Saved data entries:
....

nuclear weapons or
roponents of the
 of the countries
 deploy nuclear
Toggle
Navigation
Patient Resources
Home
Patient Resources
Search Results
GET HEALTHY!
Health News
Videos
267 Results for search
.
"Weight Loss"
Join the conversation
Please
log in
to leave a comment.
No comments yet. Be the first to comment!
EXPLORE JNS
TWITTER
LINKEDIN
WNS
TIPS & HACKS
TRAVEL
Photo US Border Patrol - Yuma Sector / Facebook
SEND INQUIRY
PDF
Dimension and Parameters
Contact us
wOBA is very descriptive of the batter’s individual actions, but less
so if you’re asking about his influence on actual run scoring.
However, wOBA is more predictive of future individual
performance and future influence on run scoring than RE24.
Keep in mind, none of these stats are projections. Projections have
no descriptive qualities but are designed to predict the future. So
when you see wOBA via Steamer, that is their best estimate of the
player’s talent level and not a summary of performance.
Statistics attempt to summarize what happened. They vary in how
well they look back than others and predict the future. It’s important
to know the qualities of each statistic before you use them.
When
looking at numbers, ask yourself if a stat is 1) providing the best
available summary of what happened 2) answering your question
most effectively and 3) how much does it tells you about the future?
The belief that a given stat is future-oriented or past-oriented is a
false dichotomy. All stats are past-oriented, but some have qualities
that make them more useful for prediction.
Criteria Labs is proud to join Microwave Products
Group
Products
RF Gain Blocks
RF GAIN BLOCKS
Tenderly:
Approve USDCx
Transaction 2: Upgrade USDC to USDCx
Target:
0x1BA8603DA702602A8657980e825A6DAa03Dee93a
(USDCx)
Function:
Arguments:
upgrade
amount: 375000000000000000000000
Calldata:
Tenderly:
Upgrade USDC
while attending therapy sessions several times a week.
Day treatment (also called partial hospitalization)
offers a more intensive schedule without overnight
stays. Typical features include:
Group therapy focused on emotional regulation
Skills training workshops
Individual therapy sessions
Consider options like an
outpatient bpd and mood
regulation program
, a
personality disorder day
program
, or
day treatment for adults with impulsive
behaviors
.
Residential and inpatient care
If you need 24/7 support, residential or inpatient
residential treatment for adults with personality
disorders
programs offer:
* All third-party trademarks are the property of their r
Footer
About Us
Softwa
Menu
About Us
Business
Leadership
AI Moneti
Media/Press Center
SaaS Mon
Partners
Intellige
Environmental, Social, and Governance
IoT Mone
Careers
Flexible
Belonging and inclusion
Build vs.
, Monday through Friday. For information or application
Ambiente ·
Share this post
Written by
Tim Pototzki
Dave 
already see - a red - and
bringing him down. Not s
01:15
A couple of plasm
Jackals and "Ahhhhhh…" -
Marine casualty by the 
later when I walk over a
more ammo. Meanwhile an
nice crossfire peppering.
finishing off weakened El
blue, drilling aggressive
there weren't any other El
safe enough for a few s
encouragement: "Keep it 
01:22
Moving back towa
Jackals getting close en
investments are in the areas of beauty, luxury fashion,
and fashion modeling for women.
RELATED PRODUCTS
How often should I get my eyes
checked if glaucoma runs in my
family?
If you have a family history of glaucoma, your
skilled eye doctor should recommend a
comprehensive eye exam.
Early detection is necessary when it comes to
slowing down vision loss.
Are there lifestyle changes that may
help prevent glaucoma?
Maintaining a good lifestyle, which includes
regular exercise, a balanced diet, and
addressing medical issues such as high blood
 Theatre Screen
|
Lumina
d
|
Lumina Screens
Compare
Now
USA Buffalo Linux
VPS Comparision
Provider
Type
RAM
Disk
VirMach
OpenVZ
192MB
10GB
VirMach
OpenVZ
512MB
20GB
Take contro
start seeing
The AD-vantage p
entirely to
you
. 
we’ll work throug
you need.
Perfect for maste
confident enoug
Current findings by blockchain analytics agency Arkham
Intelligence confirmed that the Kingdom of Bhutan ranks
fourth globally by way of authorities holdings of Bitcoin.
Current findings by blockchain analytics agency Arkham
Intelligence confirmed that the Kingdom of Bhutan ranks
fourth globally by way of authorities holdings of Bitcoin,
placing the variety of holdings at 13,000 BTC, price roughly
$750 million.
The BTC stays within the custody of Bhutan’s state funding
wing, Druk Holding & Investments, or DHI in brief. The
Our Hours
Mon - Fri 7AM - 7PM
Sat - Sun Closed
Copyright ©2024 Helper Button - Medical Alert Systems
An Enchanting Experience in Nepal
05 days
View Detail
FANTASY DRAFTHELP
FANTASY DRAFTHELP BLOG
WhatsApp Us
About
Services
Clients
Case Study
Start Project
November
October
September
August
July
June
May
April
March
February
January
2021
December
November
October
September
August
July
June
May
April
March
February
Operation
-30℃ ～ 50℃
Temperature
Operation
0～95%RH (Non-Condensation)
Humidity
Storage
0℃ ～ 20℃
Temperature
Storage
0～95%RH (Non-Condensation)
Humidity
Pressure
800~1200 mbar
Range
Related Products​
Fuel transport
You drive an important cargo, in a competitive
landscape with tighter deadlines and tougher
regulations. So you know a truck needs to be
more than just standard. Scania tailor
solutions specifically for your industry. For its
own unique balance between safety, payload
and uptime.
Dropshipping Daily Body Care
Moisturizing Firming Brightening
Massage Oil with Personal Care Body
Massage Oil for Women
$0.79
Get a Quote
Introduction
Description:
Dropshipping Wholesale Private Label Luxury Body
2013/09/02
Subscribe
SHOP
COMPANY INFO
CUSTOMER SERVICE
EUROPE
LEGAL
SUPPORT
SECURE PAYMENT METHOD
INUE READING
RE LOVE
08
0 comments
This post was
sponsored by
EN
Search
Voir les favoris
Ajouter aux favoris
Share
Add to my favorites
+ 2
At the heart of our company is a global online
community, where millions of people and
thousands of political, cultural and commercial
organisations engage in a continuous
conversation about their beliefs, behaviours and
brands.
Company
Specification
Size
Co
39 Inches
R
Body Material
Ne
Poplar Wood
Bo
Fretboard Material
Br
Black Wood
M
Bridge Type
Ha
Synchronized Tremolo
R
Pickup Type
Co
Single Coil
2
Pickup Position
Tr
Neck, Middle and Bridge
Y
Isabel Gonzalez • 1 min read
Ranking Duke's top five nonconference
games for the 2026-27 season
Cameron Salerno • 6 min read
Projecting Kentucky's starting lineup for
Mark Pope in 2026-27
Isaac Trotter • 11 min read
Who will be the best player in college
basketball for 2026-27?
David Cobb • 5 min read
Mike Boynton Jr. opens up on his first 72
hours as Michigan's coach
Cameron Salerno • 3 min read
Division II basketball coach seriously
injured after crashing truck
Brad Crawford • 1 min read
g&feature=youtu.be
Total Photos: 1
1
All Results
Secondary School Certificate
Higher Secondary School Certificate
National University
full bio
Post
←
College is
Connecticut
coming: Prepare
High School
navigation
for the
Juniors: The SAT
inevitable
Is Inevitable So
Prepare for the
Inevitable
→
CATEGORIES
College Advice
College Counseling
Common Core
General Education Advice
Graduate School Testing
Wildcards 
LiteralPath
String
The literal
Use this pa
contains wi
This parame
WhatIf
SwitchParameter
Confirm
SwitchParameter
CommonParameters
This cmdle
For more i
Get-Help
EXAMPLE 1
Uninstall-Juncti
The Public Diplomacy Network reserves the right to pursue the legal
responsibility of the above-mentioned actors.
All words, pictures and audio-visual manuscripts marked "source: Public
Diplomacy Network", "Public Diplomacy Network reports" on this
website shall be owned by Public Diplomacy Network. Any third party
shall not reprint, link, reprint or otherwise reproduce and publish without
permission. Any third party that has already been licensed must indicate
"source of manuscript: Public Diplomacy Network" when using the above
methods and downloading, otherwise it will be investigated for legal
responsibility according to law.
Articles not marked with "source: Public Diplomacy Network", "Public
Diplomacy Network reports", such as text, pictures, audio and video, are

....

### The problem
The answer should consist of all lines from the records above that hold the word "Results".

### Response to the exercise
Search Results
267 Results for search
All Results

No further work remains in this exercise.